Answer ... There are no employment-specific privacy laws in the United Kingdom; rather, the United Kingdom’s data protection regime (principally embodied in the EU General Data Protection Regulation and the Data Protection Act 2018) applies to any data processing which takes place within the employment context in the same way as it does to other commercial data processing activities.
Accordingly, employers, as data controllers, will need to comply with the data protection principles when handling employees’ personal data and, among other things, ensure that they:
- have a legal basis for their data processing activities;
- store employee records in a secure manner;
- keep employee records up to date and for no longer than necessary, and have clear guidelines regarding applicable retention periods; and
- inform employees about what personal data they collect, why they collect it, who it is collected from and who it is shared with.
When conducting employee monitoring within the workplace, employers must have regard to this statutory framework, as well as the guidance and codes of practice issued by the information commissioner and the implied term of trust and confidence.
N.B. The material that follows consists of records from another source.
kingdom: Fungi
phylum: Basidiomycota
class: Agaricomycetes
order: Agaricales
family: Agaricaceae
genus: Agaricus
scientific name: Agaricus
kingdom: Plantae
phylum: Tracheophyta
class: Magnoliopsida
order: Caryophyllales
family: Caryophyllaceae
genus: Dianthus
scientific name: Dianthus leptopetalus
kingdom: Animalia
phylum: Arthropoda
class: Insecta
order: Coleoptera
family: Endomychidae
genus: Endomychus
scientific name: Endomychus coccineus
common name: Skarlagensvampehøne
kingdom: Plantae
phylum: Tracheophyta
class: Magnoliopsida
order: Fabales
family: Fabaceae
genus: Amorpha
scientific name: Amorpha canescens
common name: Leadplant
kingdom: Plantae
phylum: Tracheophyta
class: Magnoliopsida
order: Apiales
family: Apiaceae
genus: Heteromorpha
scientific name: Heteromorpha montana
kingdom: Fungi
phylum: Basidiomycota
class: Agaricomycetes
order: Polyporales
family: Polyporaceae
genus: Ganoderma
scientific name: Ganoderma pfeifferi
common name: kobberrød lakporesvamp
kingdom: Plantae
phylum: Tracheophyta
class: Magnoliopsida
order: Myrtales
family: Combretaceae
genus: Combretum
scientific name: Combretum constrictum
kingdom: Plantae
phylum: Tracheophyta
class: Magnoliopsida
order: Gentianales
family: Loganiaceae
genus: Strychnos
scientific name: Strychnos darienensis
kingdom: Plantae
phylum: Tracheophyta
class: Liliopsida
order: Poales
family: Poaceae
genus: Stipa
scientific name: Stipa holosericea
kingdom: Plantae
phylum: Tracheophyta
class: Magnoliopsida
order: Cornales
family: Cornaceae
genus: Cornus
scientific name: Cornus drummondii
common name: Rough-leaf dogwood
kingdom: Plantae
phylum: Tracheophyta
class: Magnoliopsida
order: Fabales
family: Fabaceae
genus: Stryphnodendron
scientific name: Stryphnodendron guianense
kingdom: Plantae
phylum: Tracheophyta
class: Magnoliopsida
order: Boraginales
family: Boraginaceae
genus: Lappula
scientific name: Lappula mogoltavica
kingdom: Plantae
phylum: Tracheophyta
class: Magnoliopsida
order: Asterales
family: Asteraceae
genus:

Accordingly, it is important for an employer to consider whether to undertake a data privacy impact assessment before conducting any employee monitoring activities and to publicise any systematic monitoring it does conduct.
Answer ... There is no concept of a ‘contingent worker’ under UK law. However, various types of atypical working arrangements may be implemented, including the use of`;
- fixed-term employees (ie, employees engaged for a defined period);
- agency workers (ie, individuals who are employed by an agency and assigned to end-user clients for specific engagements); and
- zero-hour contract workers (ie, workers who are engaged on an ad hoc basis with no guarantee of work).
Atypical workers such as these will still benefit from the applicable statutory and contractual protections outlined in question 1 if they meet the relevant employment status test.
These atypical working arrangements are also specifically regulated, to differing extents, including as follows:
- Fixed-term employees are protected against less favourable treatment compared to permanent employees and the non-renewal of a fixed term contract constitutes dismissal for the purposes of a claim for unfair dismissal.
- Agency workers have various ‘day 1’ and ‘week 12’ rights, such as the right to the same basic pay and working conditions as permanent employees after the twelfth week of their engagement.
- Zero-hour contracts have been the subject of much parliamentary scrutiny and additional protections are due to come into force over the next couple of years, including the right to request a predictable and stable contract after 26 weeks’ service.